== Ihre Aufgaben ==
A: Aktualisieren Sie den Textabschnitt über die Luftbrücke nach Mogadischu zwischen "Die Luftbrücke in" und "Flüchtlinge anziehen wird.", beide einschließlich, und ersetzen Sie dabei "LKWs" durch "Lastwagen".
B: Nennen Sie alle Substantive im Textabschnitt über die Luftbrücke nach Mogadischu, die eine Gruppe von Menschen bezeichnen.

== Textabschnitt ==
Die Luftbrücke in die somalische Hauptstadt soll nun kontinuierlich fortgesetzt werden. Ein Teil der Hilfsgüter soll dann auch mit LKWs in andere Teile des Landes transportiert werden. Im Großraum Mogadischu sind in den vergangenen zwei Monaten etwa 100.000 Menschen aus den Notstandsgebieten angekommen. Wenn nicht schnell deutlich wird, dass den Bedürftigen auch an ihren bisherigen Lebensorten geholfen werden kann, ist zu befürchten, dass die Hauptstadt noch weitaus mehr Flüchtlinge anziehen wird.

== Rohdaten ==

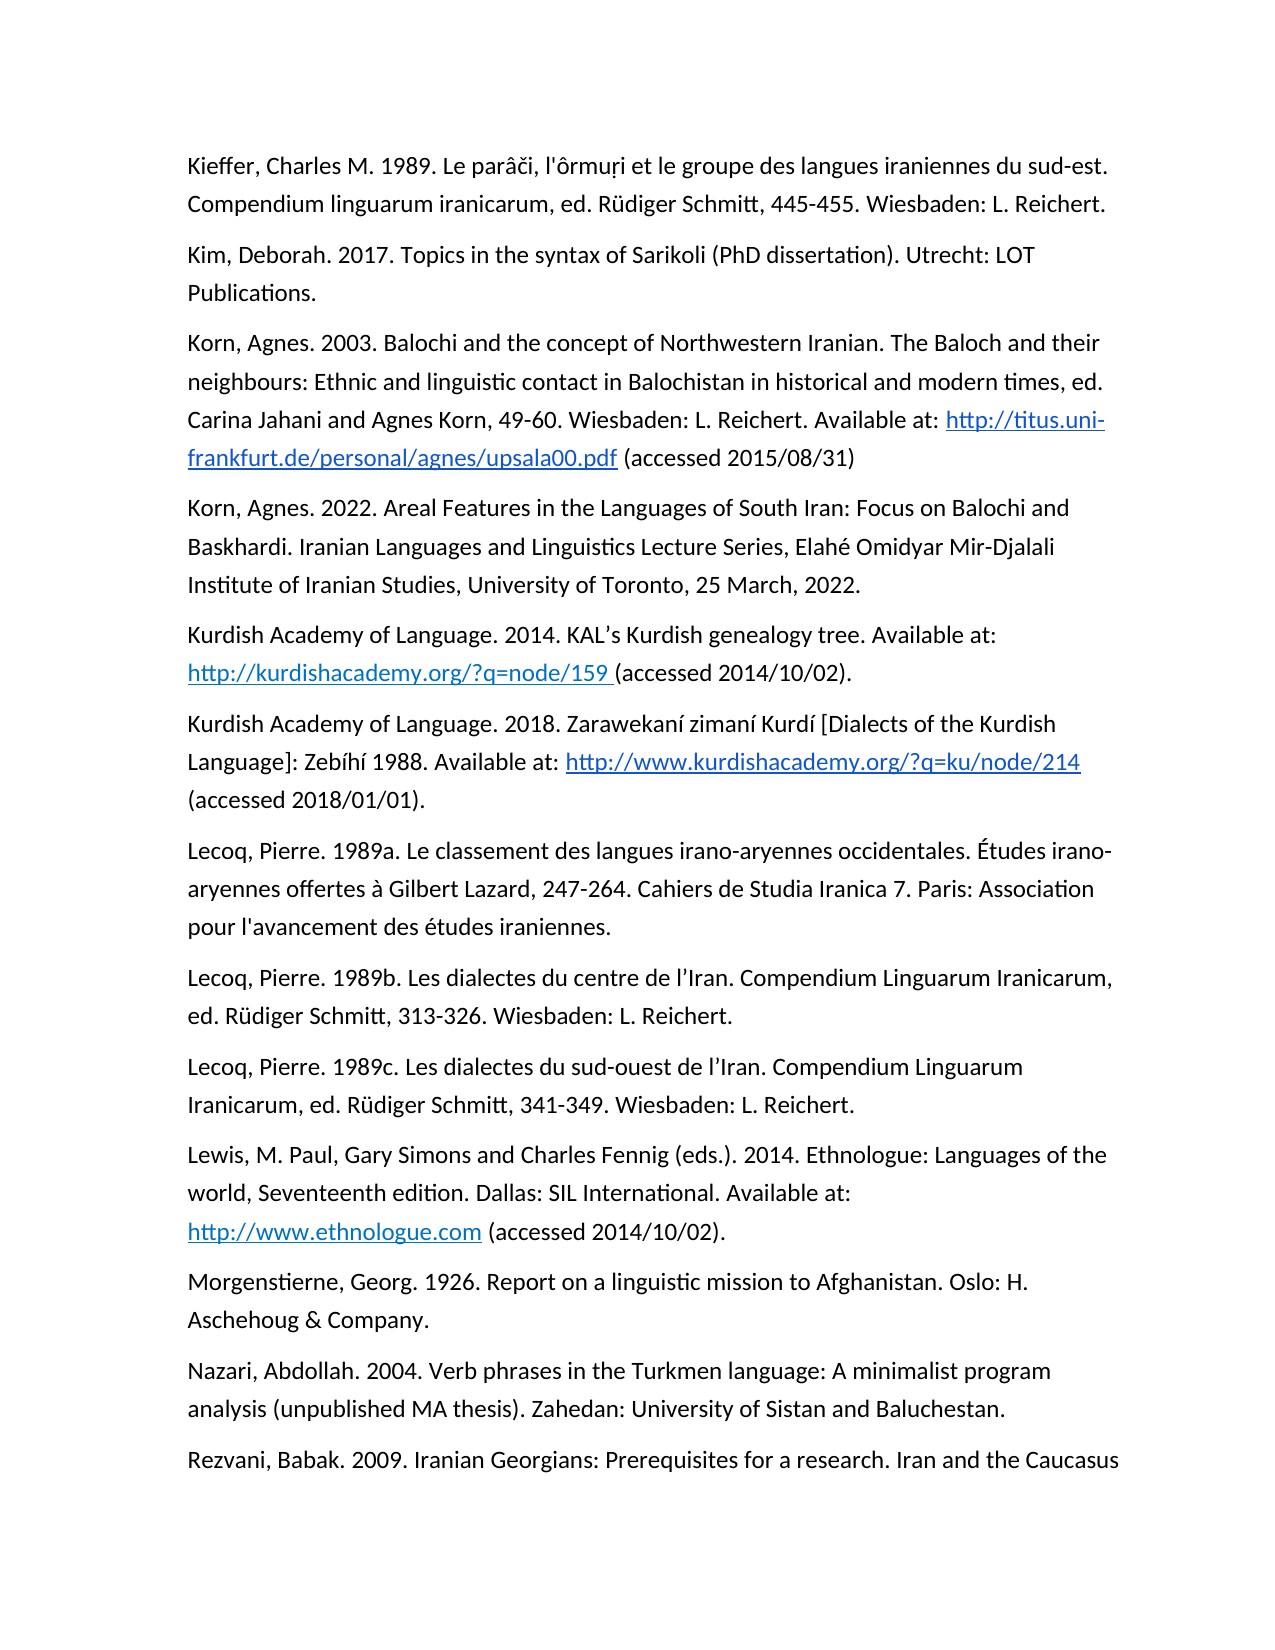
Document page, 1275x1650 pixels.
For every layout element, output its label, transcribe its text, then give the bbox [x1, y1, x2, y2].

== Lösungen der Aufgaben ==
A:
Die Luftbrücke in die somalische Hauptstadt soll nun kontinuierlich fortgesetzt werden. Ein Teil der Hilfsgüter soll dann auch mit Lastwagen in andere Teile des Landes transportiert werden. Im Großraum Mogadischu sind in den vergangenen zwei Monaten etwa 100.000 Menschen aus den Notstandsgebieten angekommen. Wenn nicht schnell deutlich wird, dass den Bedürftigen auch an ihren bisherigen Lebensorten geholfen werden kann, ist zu befürchten, dass die Hauptstadt noch weitaus mehr Flüchtlinge anziehen wird.

B: Menschen, Bedürftigen, Flüchtlinge